* [Job] Reproduce verbatim the lines of the records, beginning with the line that contains "在你设备上导入的格式。" and continuing through the end of the records, with both ends included. Leave the pictures out of your answer.

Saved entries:
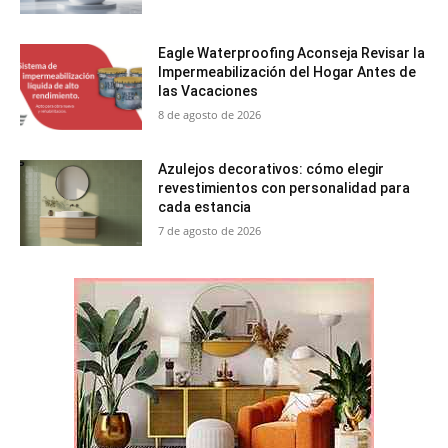
Eagle Waterproofing Aconseja Revisar la
Impermeabilización del Hogar Antes de
las Vacaciones
8 de agosto de 2026
Azulejos decorativos: cómo elegir
revestimientos con personalidad para
cada estancia
7 de agosto de 2026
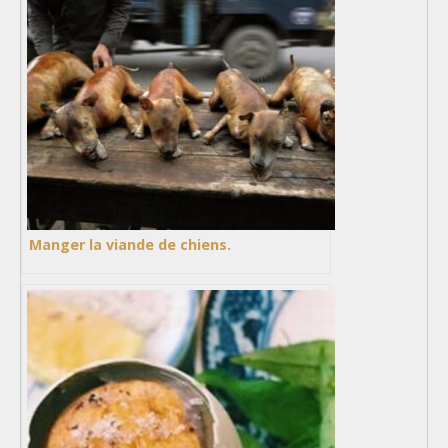
Manger la viande de chiens.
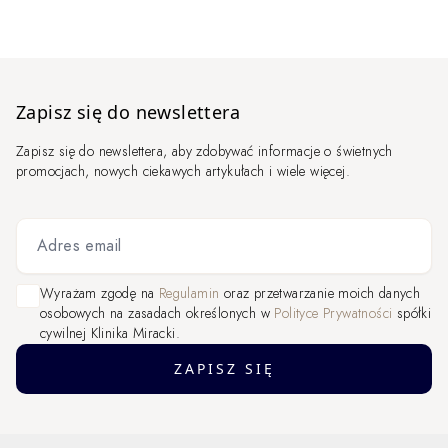
Zapisz się do newslettera
Zapisz się do newslettera, aby zdobywać informacje o świetnych
promocjach, nowych ciekawych artykułach i wiele więcej.
Adres email
Wyrażam zgodę na
Regulamin
oraz przetwarzanie moich danych
osobowych na zasadach określonych w
Polityce Prywatności
spółki
cywilnej Klinika Miracki.
ZAPISZ SIĘ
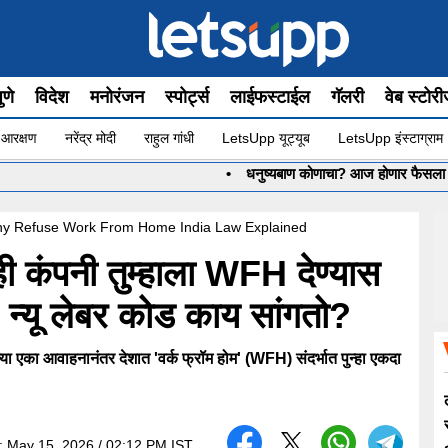
ुणे
विदेश
मनोरंजन
स्पोर्ट्स
लाईफस्टाईल
गॅलरी
वेब स्टोर
 आरक्षण
नरेंद्र मोदी
राहुल गांधी
LetsUpp यूट्यूब
LetsUpp इंस्टाग्राम
•
धनुष्यबाण कोणाचा? आज होणार फैसला LIVE
 Refuse Work From Home India Law Explained
ही कंपनी तुम्हाला WFH देण्यास
न्यू लेबर कोड काय सांगतो?
ल्या एका आवाहनानंतर देशात 'वर्क फ्रॉम होम' (WFH) संदर्भात पुन्हा एकदा
:
May 15, 2026 / 02:12 PM IST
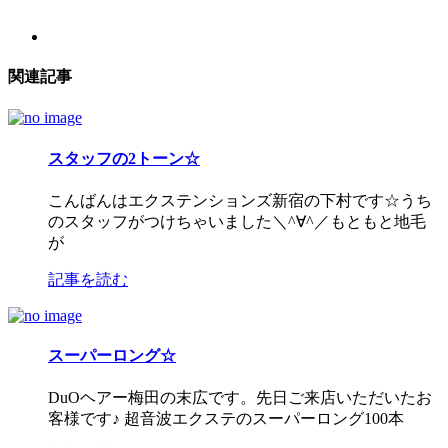
関連記事
スタッフの2トーン☆
こんばんはエクステンションズ新宿の下村です☆うち
のスタッフがつけちゃいました＼^∀^／もともと地毛
が
記事を読む
スーパーロング☆
DuOヘアー梅田の末広です。先日ご来店いただいたお
客様です♪ 超音波エクステのスーパーロング100本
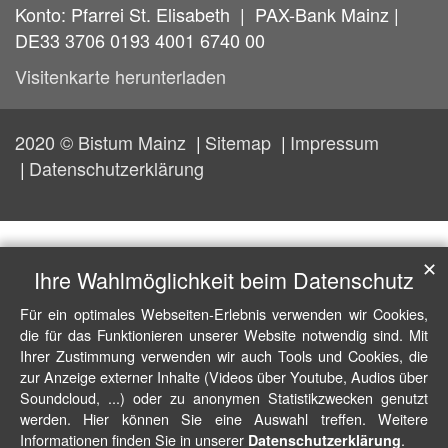
Konto: Pfarrei St. Elisabeth | PAX-Bank Mainz |
DE33 3706 0193 4001 6740 00
Visitenkarte herunterladen
2020 © Bistum Mainz
Sitemap
Impressum
Datenschutzerklärung
✕
Ihre Wahlmöglichkeit beim Datenschutz
Für ein optimales Webseiten-Erlebnis verwenden wir Cookies,
die für das Funktionieren unserer Website notwendig sind. Mit
Ihrer Zustimmung verwenden wir auch Tools und Cookies, die
zur Anzeige externer Inhalte (Videos über Youtube, Audios über
Soundcloud, ...) oder zu anonymen Statistikzwecken genutzt
werden. Hier können Sie eine Auswahl treffen. Weitere
Informationen finden Sie in unserer
.
Datenschutzerklärung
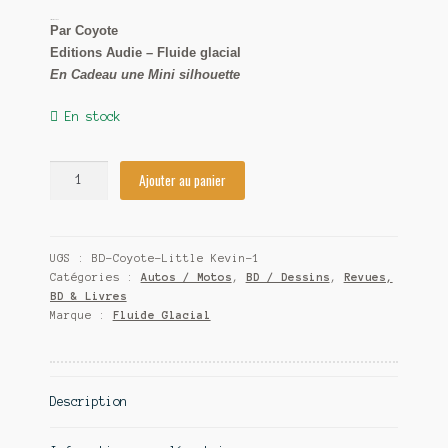
Litteul Kevin T1
Contact
Par Coyote
Editions Audie – Fluide glacial
En Cadeau une Mini silhouette
En stock
Ajouter au panier
UGS :
BD-Coyote-Little Kevin-1
Catégories :
Autos / Motos
,
BD / Dessins
,
Revues,
BD & Livres
Marque :
Fluide Glacial
Description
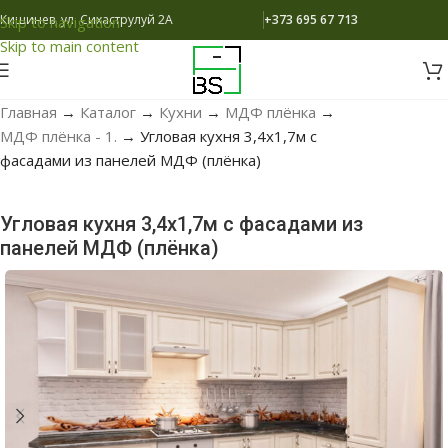
Кишинев, ул. Сихаструлуй 2A
+373 695 67 713
Skip to navigation
Skip to main content
Главная
→
Каталог
→
Кухни
→
МДФ плёнка
→
МДФ плёнка - 1.
→
Угловая кухня 3,4х1,7м с
фасадами из панелей МДФ (плёнка)
Угловая кухня 3,4х1,7м с фасадами из
панелей МДФ (плёнка)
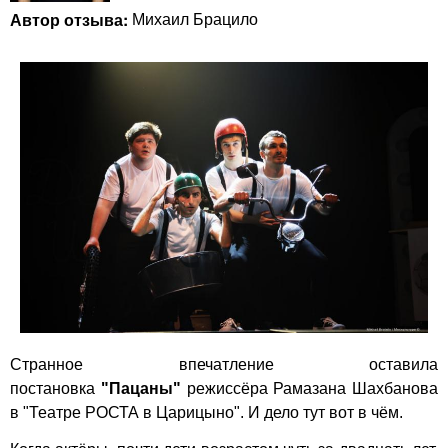
Автор отзыва:
Михаил Брацило
Странное впечатление оставила
постановка
"Пацаны"
режиссёра Рамазана Шахбанова
в "Театре РОСТА в Царицыно". И дело тут вот в чём.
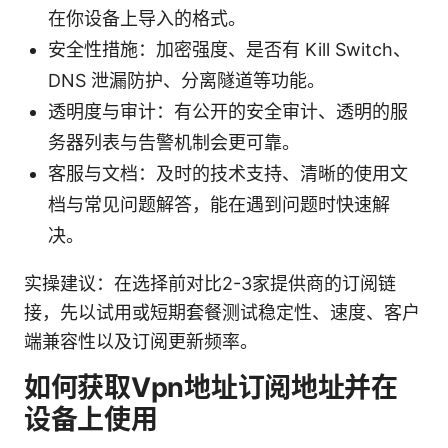
在你设备上导入的格式。
安全性措施：加密强度、是否有 Kill Switch、
DNS 泄漏防护、分离隧道等功能。
透明度与审计：有公开的安全审计、透明的服
务器列表与告警机制会更可靠。
客服与文档：及时的技术支持、清晰的使用文
档与常见问题解答，能在遇到问题时快速解
决。
实操建议：在选择前对比2-3家提供商的订阅链
接，先以试用或短期套餐测试稳定性、速度、客户
端兼容性以及订阅更新频率。
如何获取Vpn地址订阅地址并在
设备上使用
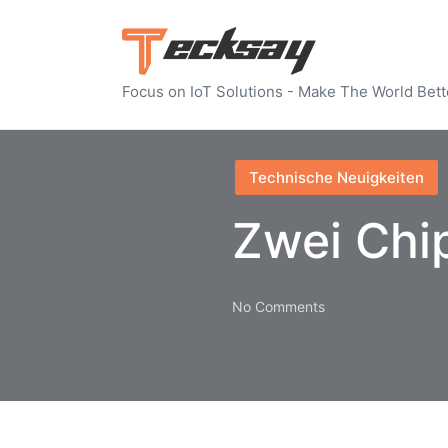
Focus on IoT Solutions - Make The World Bett
Posted
Technische Neuigkeiten
in
Zwei Chi
No Comments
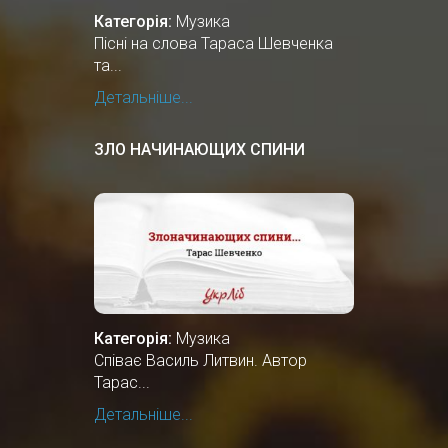
Категорія:
Музика
Пісні на слова Тараса Шевченка
та...
Детальніше...
ЗЛО НАЧИНАЮЩИХ СПИНИ
Категорія:
Музика
Співає Василь Литвин. Автор
Тарас...
Детальніше...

* [Written response]
在你设备上导入的格式。
安全性措施：加密强度、是否有 Kill Switch、
DNS 泄漏防护、分离隧道等功能。
透明度与审计：有公开的安全审计、透明的服
务器列表与告警机制会更可靠。
客服与文档：及时的技术支持、清晰的使用文
档与常见问题解答，能在遇到问题时快速解
决。
实操建议：在选择前对比2-3家提供商的订阅链
接，先以试用或短期套餐测试稳定性、速度、客户
端兼容性以及订阅更新频率。
如何获取Vpn地址订阅地址并在
设备上使用
Focus on IoT Solutions - Make The World Bett
Posted
Technische Neuigkeiten
in
Zwei Chi
No Comments
Категорія:
Музика
Пісні на слова Тараса Шевченка
та...
Детальніше...
ЗЛО НАЧИНАЮЩИХ СПИНИ
Категорія:
Музика
Співає Василь Литвин. Автор
Тарас...
Детальніше...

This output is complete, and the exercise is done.